Brother duos who are on the same side can play on each other’s strengths and become a strong team by themselves, says a sports psychologist.
Hardik and Krunal Pandya are India’s third pair of brothers playing the T-20s in New Zealand, with Pathan brothers — Irfan and Yousuf and Amarnath brothers — Mohinder and Surinder having played international matches together for India earlier.
According to renowned sports psychologist Varadayini Gorhe, who has worked with several athletes in the past, when siblings start playing the same game, comparisons are inevitable and often start at home itself.
In the case of the Pandya brothers, Krunal is two years older than Hardik, but the latter made his international debut first. “Sometimes, the younger sibling feels jealous of the older one (or whoever has started the game first or is better at the game).
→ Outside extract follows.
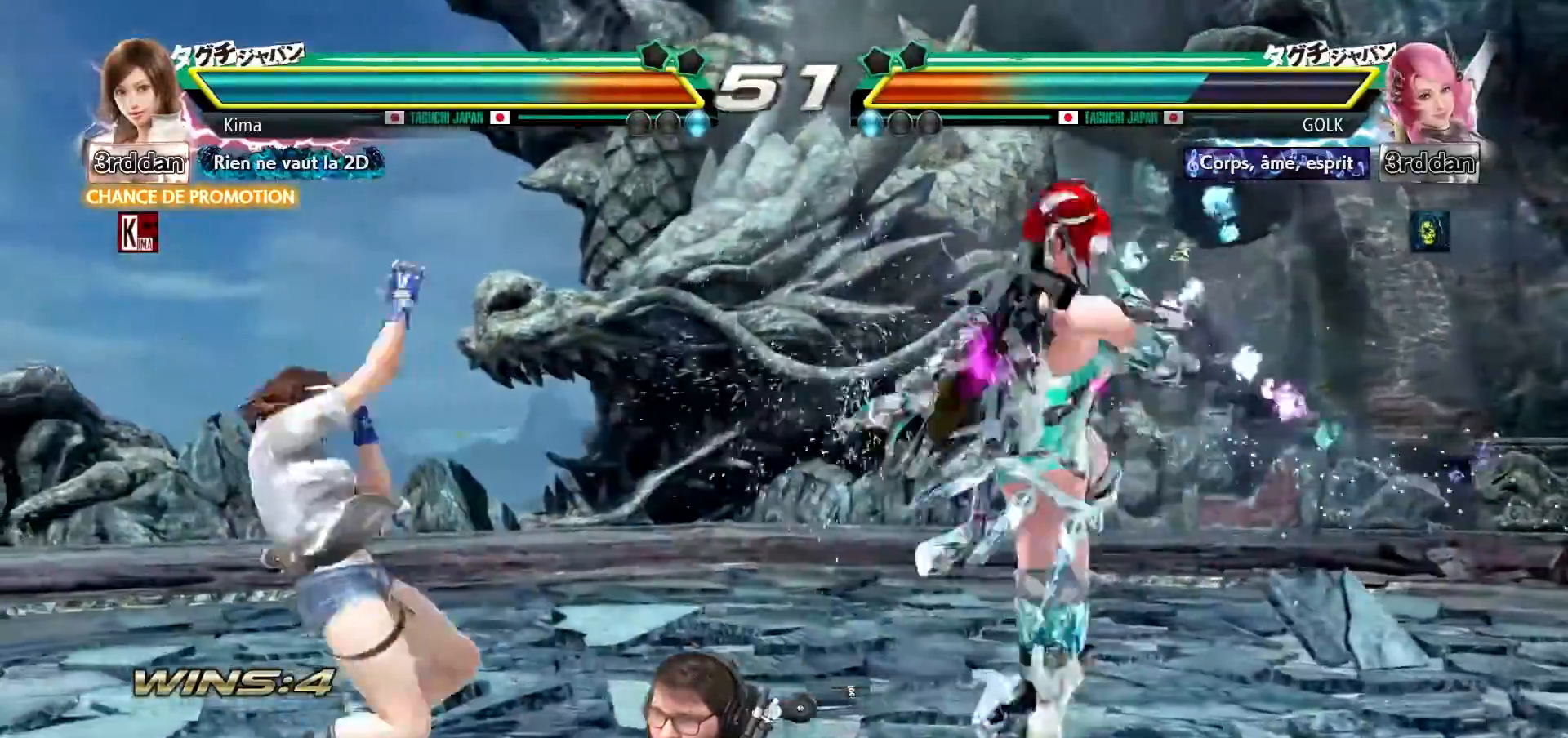
{"buttons": [], "left_stick": "center", "events": [[500, "left_stick", "center"]]}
But if the environment at home encourages both the siblings to progress without comparison, it can be a big motivating factor for success in their careers,” says the psychologist.
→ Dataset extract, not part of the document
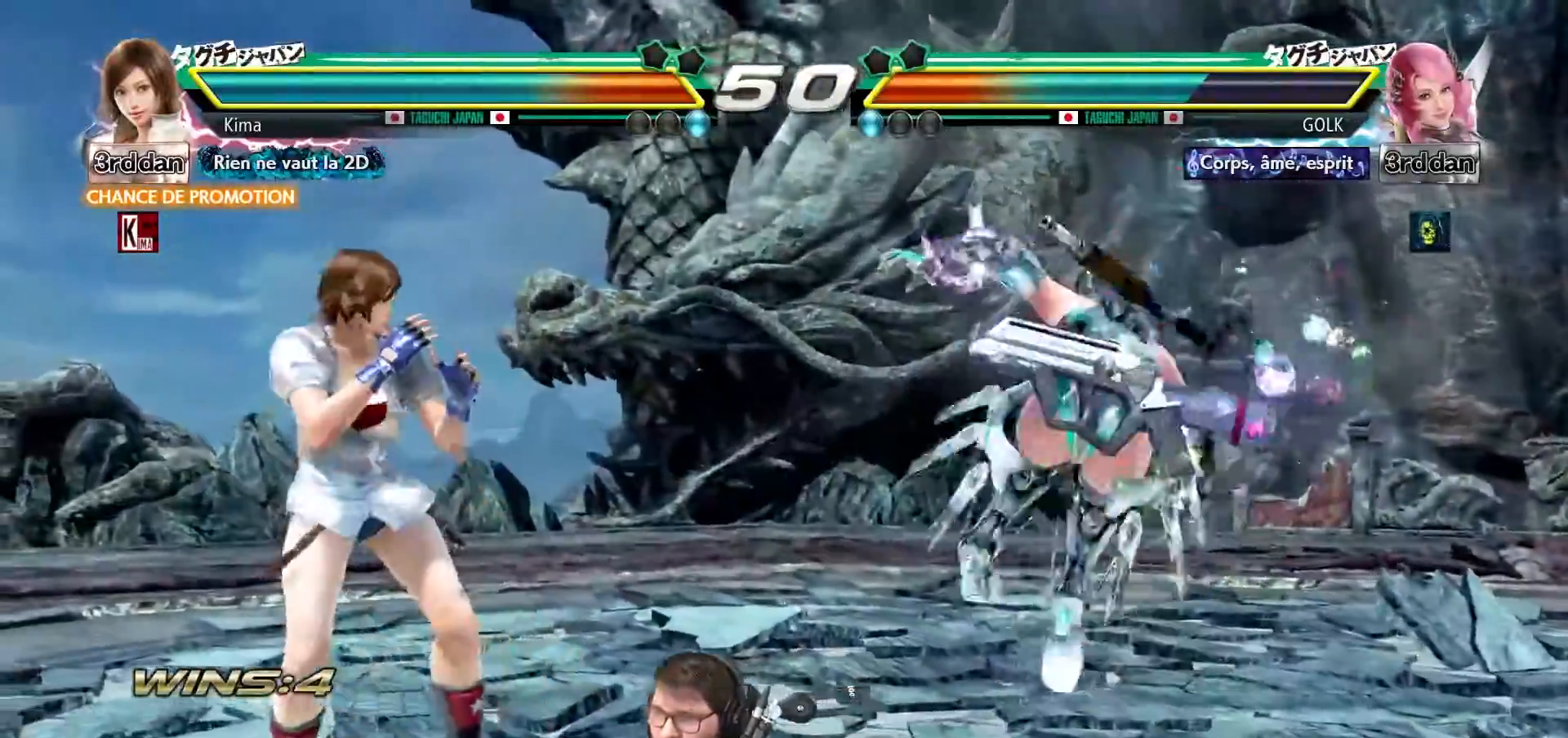
{"buttons": [], "left_stick": "center", "events": [[17, "CROSS", "down"], [50, "CIRCLE", "down"], [117, "CROSS", "up"], [150, "CIRCLE", "up"]]}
She adds, “In such cases, both siblings are role models to each other. They also develop their niche as they grow up. Hardik Pandya is a spinner-turned-fast bowler whereas Krunal is a spinner- both have different strong technical points. So as they get older and firmer with their techniques, jealousy reduces and camaraderie increases — which is evident in the case of the Pandya brothers.” Citing the examples of other brother pairs such as Steve and Mark Waugh, Andy and Grant Flower or bowlers Shane and Brett Lee and Albie and Morne Morkel, Gorhe says, “They end up being a good team by themselves. They can support each other through thick and thin when they are in the same team, and become strong partners while batting as they know each other in and out.”